[Collected data entries]
::::

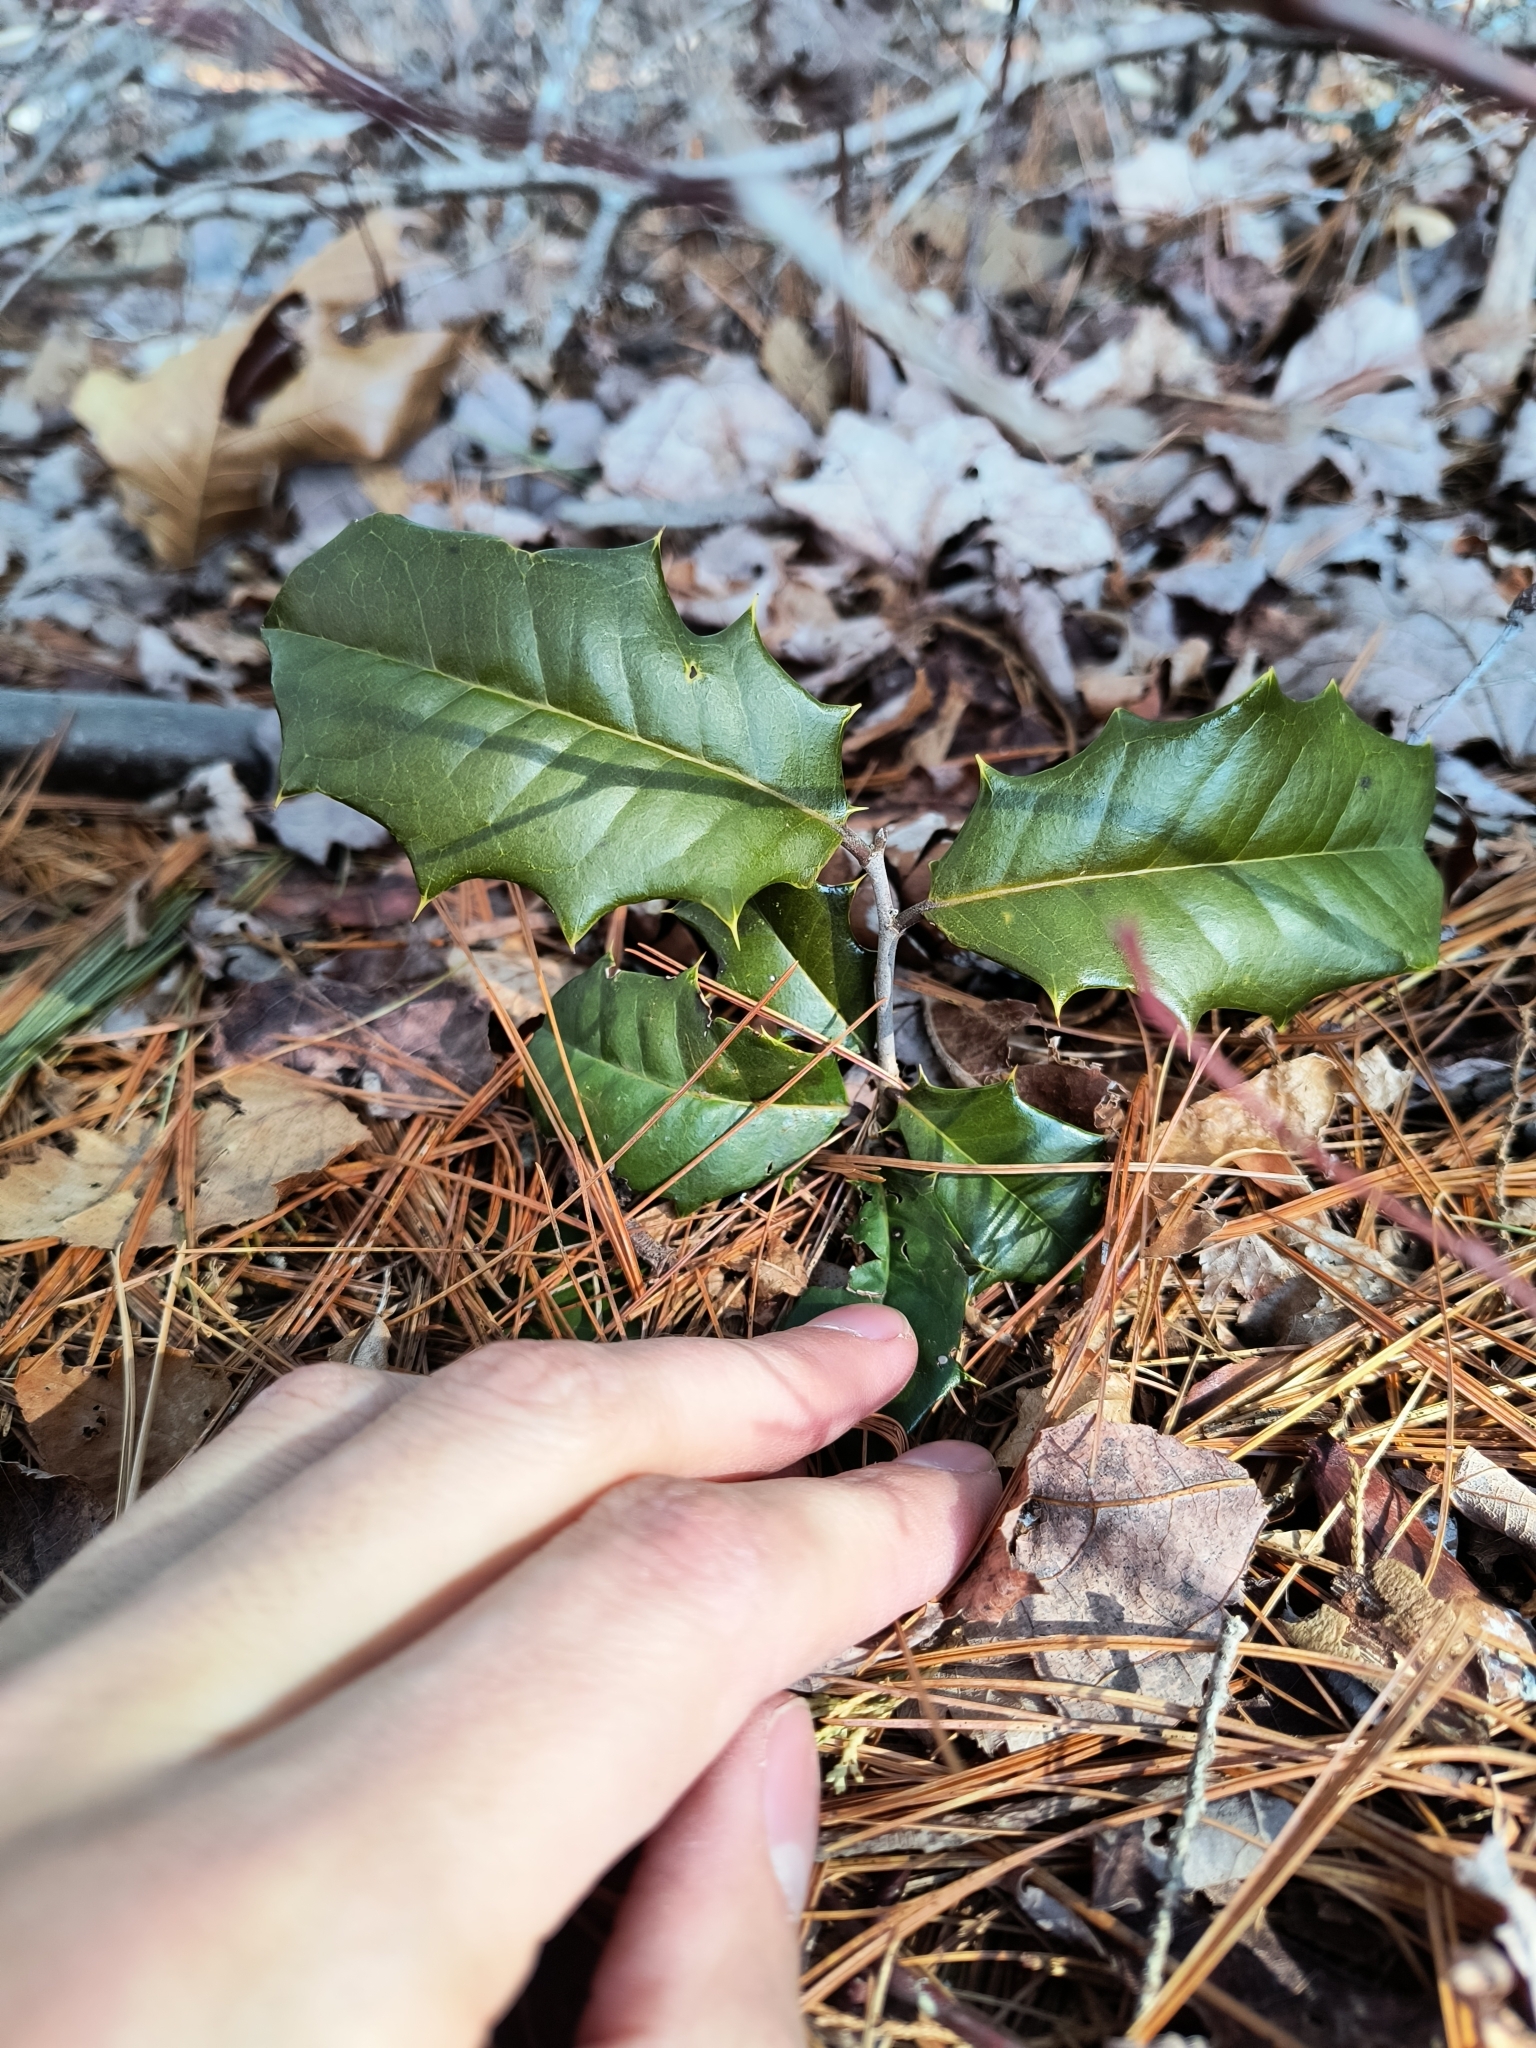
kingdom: Plantae
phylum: Tracheophyta
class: Magnoliopsida
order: Aquifoliales
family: Aquifoliaceae
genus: Ilex
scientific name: Ilex opaca
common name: American holly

::::

In every record above, substitute "vernacular name" for "common name" and reproduce the lines otherwise unchanged. Leave the pictures out of the answer.

kingdom: Plantae
phylum: Tracheophyta
class: Magnoliopsida
order: Aquifoliales
family: Aquifoliaceae
genus: Ilex
scientific name: Ilex opaca
vernacular name: American holly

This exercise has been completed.